Lee Hall’s Cooking With Elvis is tasteless, crude, and has all the ingredients you’d expect of a gross-out movie. And, strangely enough, I like it.
Live Theatre’s record of new writing is a hit-and-miss one. That is something that very much comes with the territory of new writing – to do something successful, you have to take risks, and inevitably there are times when it doesn’t work out. That is why I have generally been forgiving of Live when they produced the occasional dud. But sooner or later, you have to produce something to show it’s been worth it, and this year, Exhibit A from Live Theatre is a revival of Lee Hall’s 1998 play Cooking With Elvis. This time, there is no room for excuses: Lee Hall is as established a writer as you can get, they’ve had an original run to see what works and what doesn’t, and this production should be considered an example of the best Live can do. So, don’t think you’re under any pressure or anything. How does it do?
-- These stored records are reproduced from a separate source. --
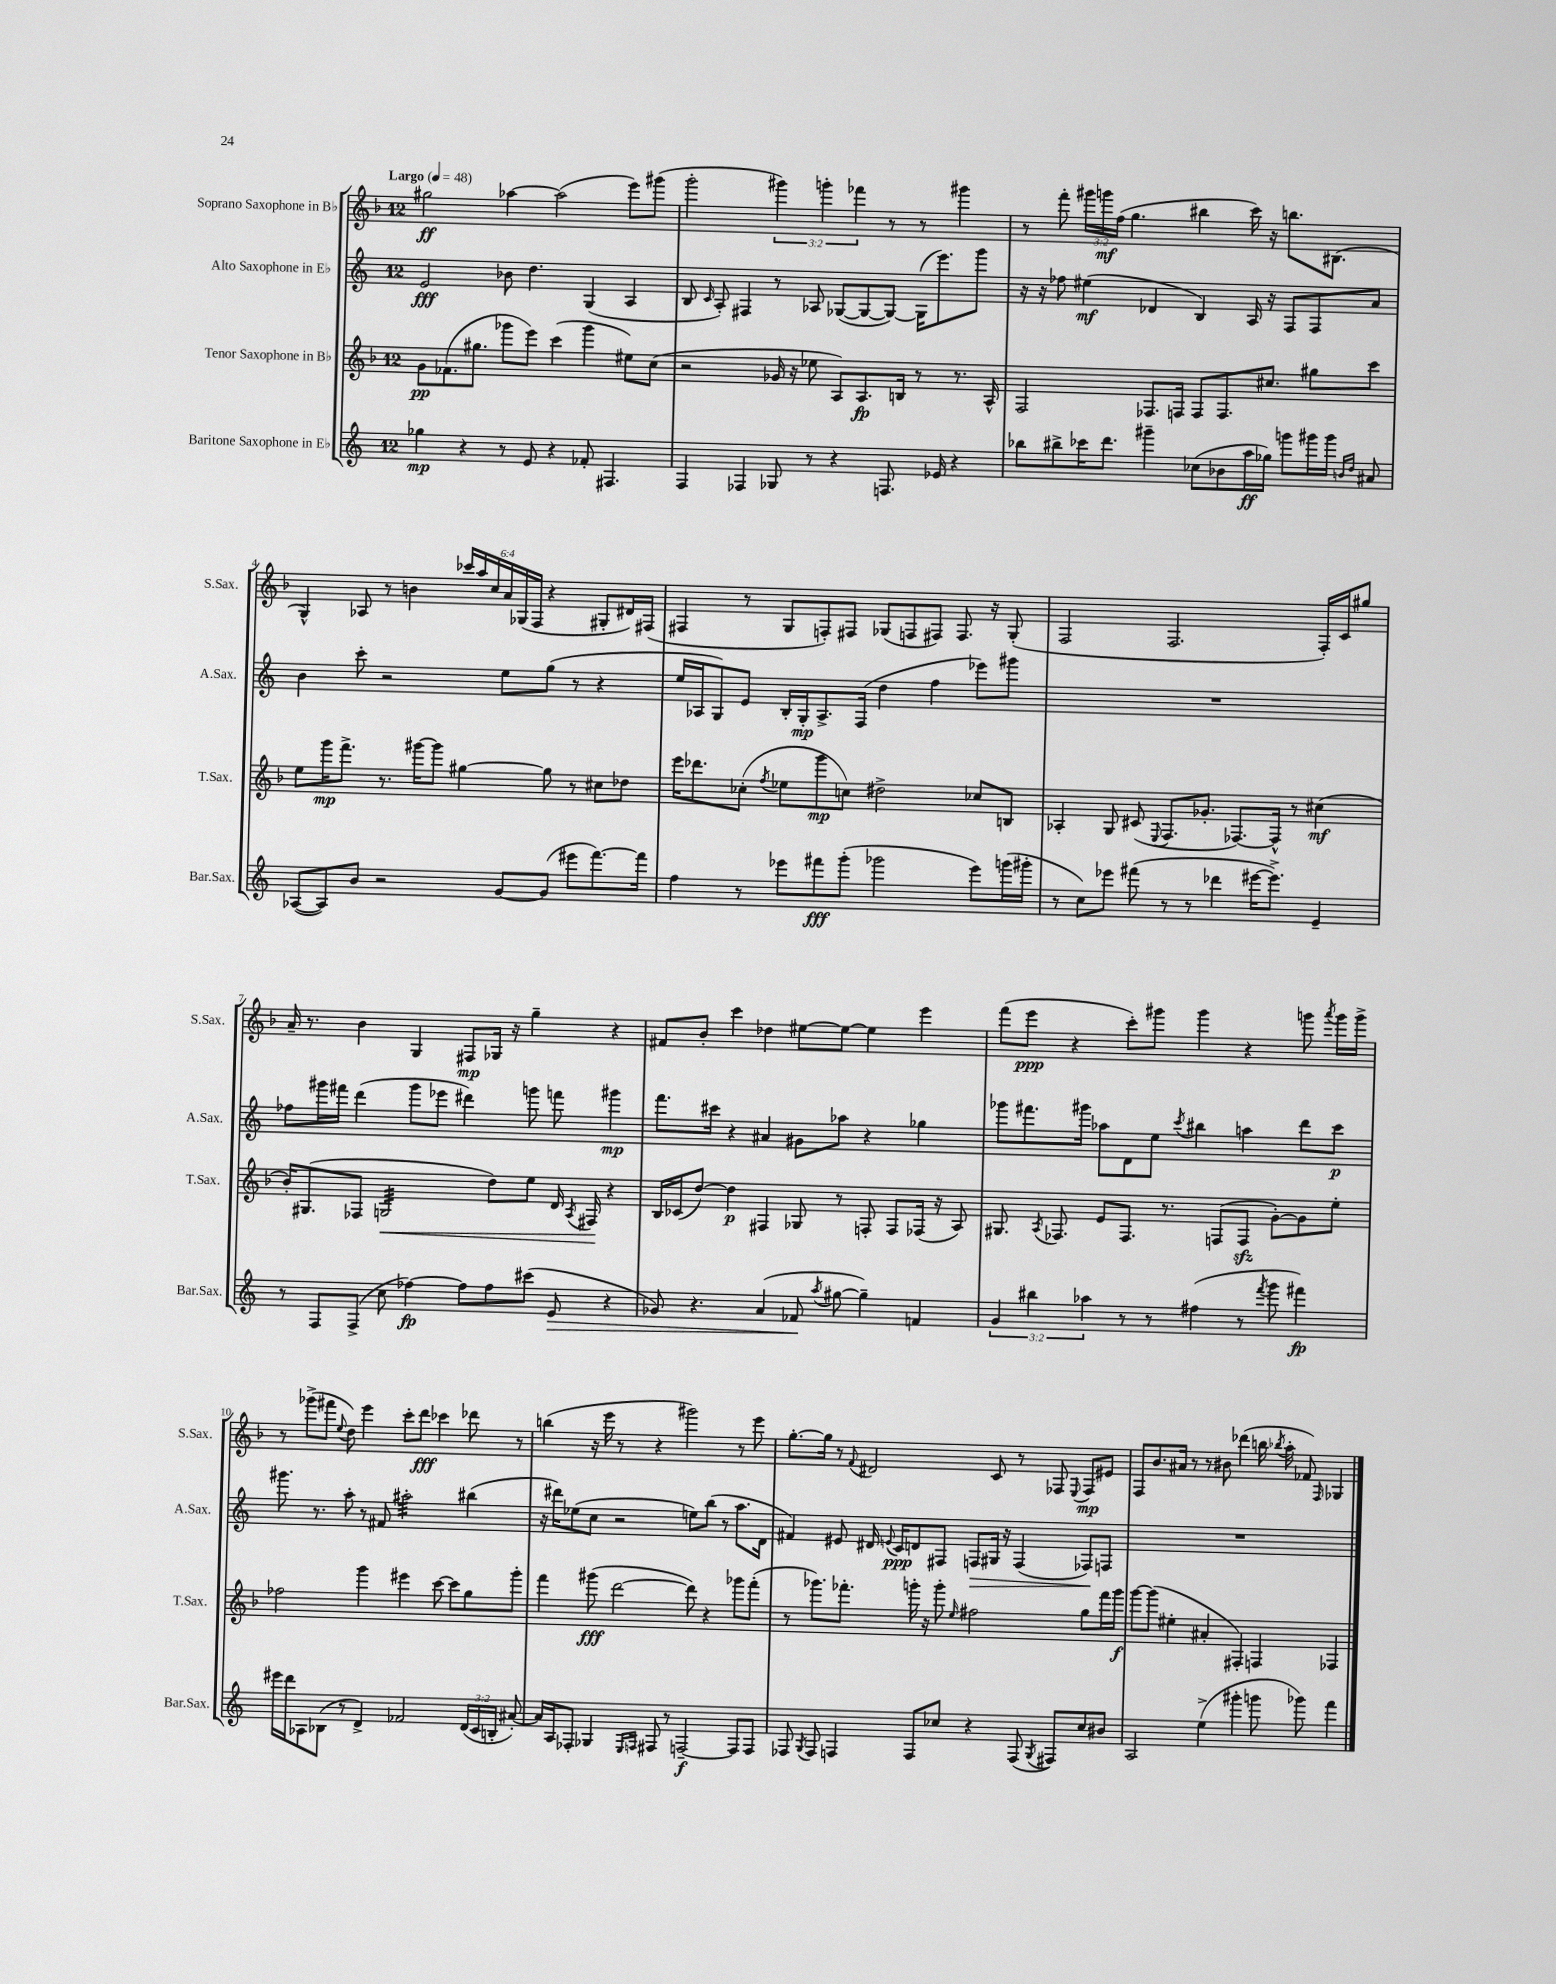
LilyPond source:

<<
\new StaffGroup <<
\new Staff = "s0" \with { instrumentName = "Soprano Saxophone in Bb" shortInstrumentName = "S.Sax." } {
    \clef treble \key f \major \once \override Staff.TimeSignature.style = #'single-digit \time 12/8 \override Staff.TupletNumber.text = #tuplet-number::calc-fraction-text \tempo "Largo" 4 = 48
    \autoBeamOff gis''2\ff aes''4~ aes''2( e'''8[) gis'''8]( |
    g'''2-. \tuplet 3/2 { gis'''4) g'''4-. fes'''4 } r8 r8 gis'''4 |
    r8 f'''8-. \tuplet 3/2 { gis'''16[ g'''16\mf f''16]( } g''4. bis''4 c'''16) r16 b''8.[ bis8.]( |
    g4-^) aes8 r8 b'4 \tuplet 6/4 { ces'''16[ a''16 c''16 a'16 ges16( f16] } r4 gis8[-. dis'16) fis16]( |
    fis4 r8 g8[ f8-.) fis8] ges8[( f8 fis8]) fis8. r16 ges8-.( |
    f2 f2. f16[-.) c'16 gis''8] |
    a'16-- r8. bes'4 g4 fis8[\mp ges16] r16 g''4-- r4 |
    fis'8[ bes'8]-. c'''4 des''4 eis''8[~ eis''8]~ eis''4 e'''4 |
    f'''8[( e'''8]\ppp r4 c'''8[-.) gis'''8] gis'''4 r4 g'''8 \acciaccatura { a'''8 } g'''16[ g'''16]-> |
    r8 ges'''8[->( fis'''8] \appoggiatura { e''8 } d''8) e'''4 c'''8[-. d'''8]\fff ces'''4 des'''8 r8 |
    b''4( r16 e'''16 r8 r4 gis'''2) r8 e'''8 |
    g''8.[~-. g''16] r8 \appoggiatura { f'8 } dis'2 c'8 r8 fes8 \appoggiatura { e8 } fes8[\mp eis'8] |
    f8[ bes'8. ais'16] r8 r8 bis'8 des'''4( b''16 \acciaccatura { bes''8 } a''16-. fes'8) \grace { f16 } ges4 \bar "|." |
}
\new Staff = "s1" \with { instrumentName = "Alto Saxophone in Eb" shortInstrumentName = "A.Sax." } {
    \clef treble \key c \major \once \override Staff.TimeSignature.style = #'single-digit \time 12/8
    \autoBeamOff e'2\fff bes'8 d''4. g4( a4 |
    b8 \grace { c'16 } a8-.) fis4 r8 aes8 ges8[~( ges8~ ges8]~) ges16[( e'''8.) g'''8] |
    r16 r16 fes''8 eis''4\mf( des'4 b4) a16 r16 f8[ f8 a'8] |
    b'4 c'''8-. r2 e''8[ g''8]( r8 r4 |
    e''16[ aes16 g8) e'8] b16[-. g16-.\mp aes8.-> f16]( d''4 f''4 ees'''8[) gis'''8] |
    R1. |
    fes''8[ gis'''16 fis'''16] d'''4( gis'''8[ ees'''8] dis'''4) g'''8 f'''8 gis'''4\mp |
    f'''8.[ cis'''16] r4 ais'4 gis'8[ aes''8] r4 ges''4 |
    ges'''8[ fis'''8. gis'''16] aes''8[ d'8 e''8] \acciaccatura { c'''8 } bis''4 a''4 d'''8[ c'''8]\p |
    gis'''8. r8. a''8-. r8 fis'8 ais''2:32-. bis''4( |
    r16 dis'''16[) ees''8( c''8] r2 e''8[) b''8]( r8 a''8.[ d'16] |
    fis'4) eis'8 dis'16 \appoggiatura { e'8 } c'16[\ppp d'8 fis8] f8[\> gis16] r16 f4( fes8[\!) f8] |
    R1. \bar "|." |
}
\new Staff = "s2" \with { instrumentName = "Tenor Saxophone in Bb" shortInstrumentName = "T.Sax." } {
    \clef treble \key f \major \once \override Staff.TimeSignature.style = #'single-digit \time 12/8
    \autoBeamOff g'8[\pp fes'8.( gis''8.] ges'''8[ e'''8]) c'''4( ges'''4 eis''8[) c''8]( |
    r2 ges'16 r16 ees''8 a8[) a8.\fp b16] r8 r8. a16-^ |
    f2 fes8.[ f16] f8[ f8. cis''8.] gis''8[ c'''8] |
    e''8[ g'''16\mp f'''8.]-> r8. gis'''16[~ gis'''8] gis''4~ gis''8 r8 cis''8[ des''8] |
    e'''16[ des'''8. ces''8]-.( \acciaccatura { f''8 } ees''8[ g'''8\mp c''8]) dis''2-> ces''8[ b8] |
    aes4-. g8 cis'8( \appoggiatura { e8 } f8.[ ges'8.]-. fes8.[~) fes16]-^ r8 cis''4\mf( |
    bes'16[-.) gis8.( fes8] g2:32\< d''8[) e''8] d'16 \acciaccatura { a8 } fis16\! r4 |
    bes16[ ces'16( d''8]~) d''4\p fis4 ges8 r8 f8-. f8[ fes16]( r16 a8) |
    gis8. \acciaccatura { a8 } fes8. e'8[ fes8.] r8. f8[( f8]\sfz g'8[~-.) g'8 e''8]-. |
    fes''2 g'''4 eis'''4 c'''8~ c'''8[ g''8 g'''8]-. |
    f'''4 gis'''8\fff( d'''2~ d'''8) r4 ges'''8[ f'''8]-.( |
    r8 ges'''8.[) fes'''8.]-. g'''16-. r16 g'''8-. \grace { e''16 } fis''2 g''8[ fes'''16 g'''16]\f |
    g'''8[~ g'''8]( eis''4-. ais'4-. fis4-.) f4 fes4 \bar "|." |
}
\new Staff = "s3" \with { instrumentName = "Baritone Saxophone in Eb" shortInstrumentName = "Bar.Sax." } {
    \clef treble \key c \major \once \override Staff.TimeSignature.style = #'single-digit \time 12/8 \override Staff.TupletNumber.text = #tuplet-number::calc-fraction-text
    \autoBeamOff ges''4\mp r4 r8 e'8 r4 fes'8-. fis4. |
    f4 fes4 ges8 r8 r4 f8. ees'16 r4 |
    bes''8[ bis''8-> ces'''16 d'''8.] gis'''4-- ces''8[( bes'8 a''16\ff ges''16]) g'''8[ gis'''16 gis'''16] \grace { b'16[ d''16] } ais'8 |
    aes8[~( aes8) b'8] r2 g'8[~ g'8]( eis'''8[ f'''8.~) f'''16] |
    f''4 r8 ees'''8[ fis'''8\fff g'''8]-.( ges'''2 ees'''8[) g'''16( gis'''16]-. |
    r8 c''8[) ees'''8] fis'''8( r8 r8 des'''4 eis'''16[~ eis'''8.]->) e'4-- |
    r8 f8[ f8]->( c''8 fes''4~\fp) fes''8[ fes''8 cis'''8]( e'8\> r4 |
    ges'8) r4. a'4( fes'8\! \acciaccatura { a''8 } gis''8~ gis''4--) f'4 |
    \tuplet 3/2 { g'4 bis''4 aes''4 } r8 r8 fis''4( r8 \acciaccatura { f'''8 } g'''8 fis'''4\fp) |
    eis'''16[ d'''16 aes8 bes8]( r8 d'4->) fes'2 \tuplet 3/2 { d'16[( c'16 b16]-. } ais'8~-.) |
    ais'16[ a16 fes8]-. ges4 \grace { e16[ f16] } fis8 r8 f2~--\f f8[ f8] |
    fes8 \acciaccatura { g8 } fes8 f4 f8[ ces''8] r4 f8( \acciaccatura { g8 } fis8[) ces''8 bis'8] |
    a2 e''4->( gis'''4-. g'''8 ges'''8) f'''4 \bar "|." |
}
>>
>>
Well, I’ll start with one of my favourite moments, halfway through Act One. Stuart (Riley Jones) comes round to the house of Jill (Victoria Berwick) and her Mam (Tracy Whitwell). Jill politely tells Stuart that she hopes his last visit wasn’t too much trouble, and Stuart politely replies that it was nothing unusual. Which is probably the biggest understatement in the history of theatre, because the last time he was in the house was when he’s been brought back by Jill’s horny alcohic Mam ( Tracy Whitwell), been made to strip off, only to be interrupted by Jill wheeling in her vegetative Ex-Elvis Impersonator Dad (Joe Caffrey) who proceeds to piss on Stuart. In spite of this, Mam still brings in Stuart as her live-in toy boy. Jill, it appears does nothing but cook fancy meals, and suffers endless taunts from her mother for not doing proper stuff teenage girls to, like getting a boyfriend. Until we reach Act One Scene Thirteen. This is announced by Jill as the “end of Act One twist”, and you can probably guess what that twist involves.